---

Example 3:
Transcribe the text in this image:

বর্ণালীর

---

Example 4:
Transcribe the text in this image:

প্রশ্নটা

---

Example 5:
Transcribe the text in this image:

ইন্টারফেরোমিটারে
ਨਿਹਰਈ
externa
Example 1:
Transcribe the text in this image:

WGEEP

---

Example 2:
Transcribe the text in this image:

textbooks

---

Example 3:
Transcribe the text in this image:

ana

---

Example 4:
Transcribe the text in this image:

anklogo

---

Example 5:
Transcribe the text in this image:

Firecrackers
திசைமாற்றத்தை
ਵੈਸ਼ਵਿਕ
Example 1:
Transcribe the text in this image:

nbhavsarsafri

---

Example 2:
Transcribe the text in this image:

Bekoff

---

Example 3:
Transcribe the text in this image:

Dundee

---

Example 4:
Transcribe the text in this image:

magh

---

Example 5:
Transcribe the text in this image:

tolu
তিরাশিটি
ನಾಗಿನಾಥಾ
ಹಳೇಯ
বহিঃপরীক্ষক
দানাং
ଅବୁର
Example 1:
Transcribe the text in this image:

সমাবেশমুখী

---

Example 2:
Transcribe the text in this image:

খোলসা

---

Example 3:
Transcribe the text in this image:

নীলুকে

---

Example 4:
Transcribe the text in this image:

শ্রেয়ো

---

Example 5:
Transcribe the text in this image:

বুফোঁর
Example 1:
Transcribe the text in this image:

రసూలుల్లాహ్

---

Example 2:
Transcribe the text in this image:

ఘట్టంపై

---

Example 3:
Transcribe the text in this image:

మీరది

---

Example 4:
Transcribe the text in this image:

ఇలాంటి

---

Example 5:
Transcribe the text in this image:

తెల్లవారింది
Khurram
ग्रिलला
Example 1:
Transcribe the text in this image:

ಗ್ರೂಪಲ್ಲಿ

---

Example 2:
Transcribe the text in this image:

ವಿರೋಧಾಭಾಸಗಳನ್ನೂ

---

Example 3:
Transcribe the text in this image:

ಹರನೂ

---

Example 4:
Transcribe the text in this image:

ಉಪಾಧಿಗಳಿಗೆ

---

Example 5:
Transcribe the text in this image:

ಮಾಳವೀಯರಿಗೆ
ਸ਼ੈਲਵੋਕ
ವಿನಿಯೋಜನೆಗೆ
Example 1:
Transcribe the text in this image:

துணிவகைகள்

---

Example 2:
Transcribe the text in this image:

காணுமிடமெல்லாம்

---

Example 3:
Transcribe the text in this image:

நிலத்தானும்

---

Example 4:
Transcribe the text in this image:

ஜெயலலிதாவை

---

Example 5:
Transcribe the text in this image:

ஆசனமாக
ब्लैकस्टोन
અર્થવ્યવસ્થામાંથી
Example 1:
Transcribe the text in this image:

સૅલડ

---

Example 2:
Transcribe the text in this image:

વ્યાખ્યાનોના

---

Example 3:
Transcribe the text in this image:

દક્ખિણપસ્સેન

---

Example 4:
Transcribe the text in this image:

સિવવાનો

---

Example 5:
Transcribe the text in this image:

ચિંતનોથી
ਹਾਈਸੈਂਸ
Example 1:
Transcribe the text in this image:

────

Goal
Return all the lines above with no changes at all.

Exercise answer
---

Example 3:
Transcribe the text in this image:

বর্ণালীর

---

Example 4:
Transcribe the text in this image:

প্রশ্নটা

---

Example 5:
Transcribe the text in this image:

ইন্টারফেরোমিটারে
ਨਿਹਰਈ
externa
Example 1:
Transcribe the text in this image:

WGEEP

---

Example 2:
Transcribe the text in this image:

textbooks

---

Example 3:
Transcribe the text in this image:

ana

---

Example 4:
Transcribe the text in this image:

anklogo

---

Example 5:
Transcribe the text in this image:

Firecrackers
திசைமாற்றத்தை
ਵੈਸ਼ਵਿਕ
Example 1:
Transcribe the text in this image:

nbhavsarsafri

---

Example 2:
Transcribe the text in this image:

Bekoff

---

Example 3:
Transcribe the text in this image:

Dundee

---

Example 4:
Transcribe the text in this image:

magh

---

Example 5:
Transcribe the text in this image:

tolu
তিরাশিটি
ನಾಗಿನಾಥಾ
ಹಳೇಯ
বহিঃপরীক্ষক
দানাং
ଅବୁର
Example 1:
Transcribe the text in this image:

সমাবেশমুখী

---

Example 2:
Transcribe the text in this image:

খোলসা

---

Example 3:
Transcribe the text in this image:

নীলুকে

---

Example 4:
Transcribe the text in this image:

শ্রেয়ো

---

Example 5:
Transcribe the text in this image:

বুফোঁর
Example 1:
Transcribe the text in this image:

రసూలుల్లాహ్

---

Example 2:
Transcribe the text in this image:

ఘట్టంపై

---

Example 3:
Transcribe the text in this image:

మీరది

---

Example 4:
Transcribe the text in this image:

ఇలాంటి

---

Example 5:
Transcribe the text in this image:

తెల్లవారింది
Khurram
ग्रिलला
Example 1:
Transcribe the text in this image:

ಗ್ರೂಪಲ್ಲಿ

---

Example 2:
Transcribe the text in this image:

ವಿರೋಧಾಭಾಸಗಳನ್ನೂ

---

Example 3:
Transcribe the text in this image:

ಹರನೂ

---

Example 4:
Transcribe the text in this image:

ಉಪಾಧಿಗಳಿಗೆ

---

Example 5:
Transcribe the text in this image:

ಮಾಳವೀಯರಿಗೆ
ਸ਼ੈਲਵੋਕ
ವಿನಿಯೋಜನೆಗೆ
Example 1:
Transcribe the text in this image:

துணிவகைகள்

---

Example 2:
Transcribe the text in this image:

காணுமிடமெல்லாம்

---

Example 3:
Transcribe the text in this image:

நிலத்தானும்

---

Example 4:
Transcribe the text in this image:

ஜெயலலிதாவை

---

Example 5:
Transcribe the text in this image:

ஆசனமாக
ब्लैकस्टोन
અર્થવ્યવસ્થામાંથી
Example 1:
Transcribe the text in this image:

સૅલડ

---

Example 2:
Transcribe the text in this image:

વ્યાખ્યાનોના

---

Example 3:
Transcribe the text in this image:

દક્ખિણપસ્સેન

---

Example 4:
Transcribe the text in this image:

સિવવાનો

---

Example 5:
Transcribe the text in this image:

ચિંતનોથી
ਹਾਈਸੈਂਸ
Example 1:
Transcribe the text in this image:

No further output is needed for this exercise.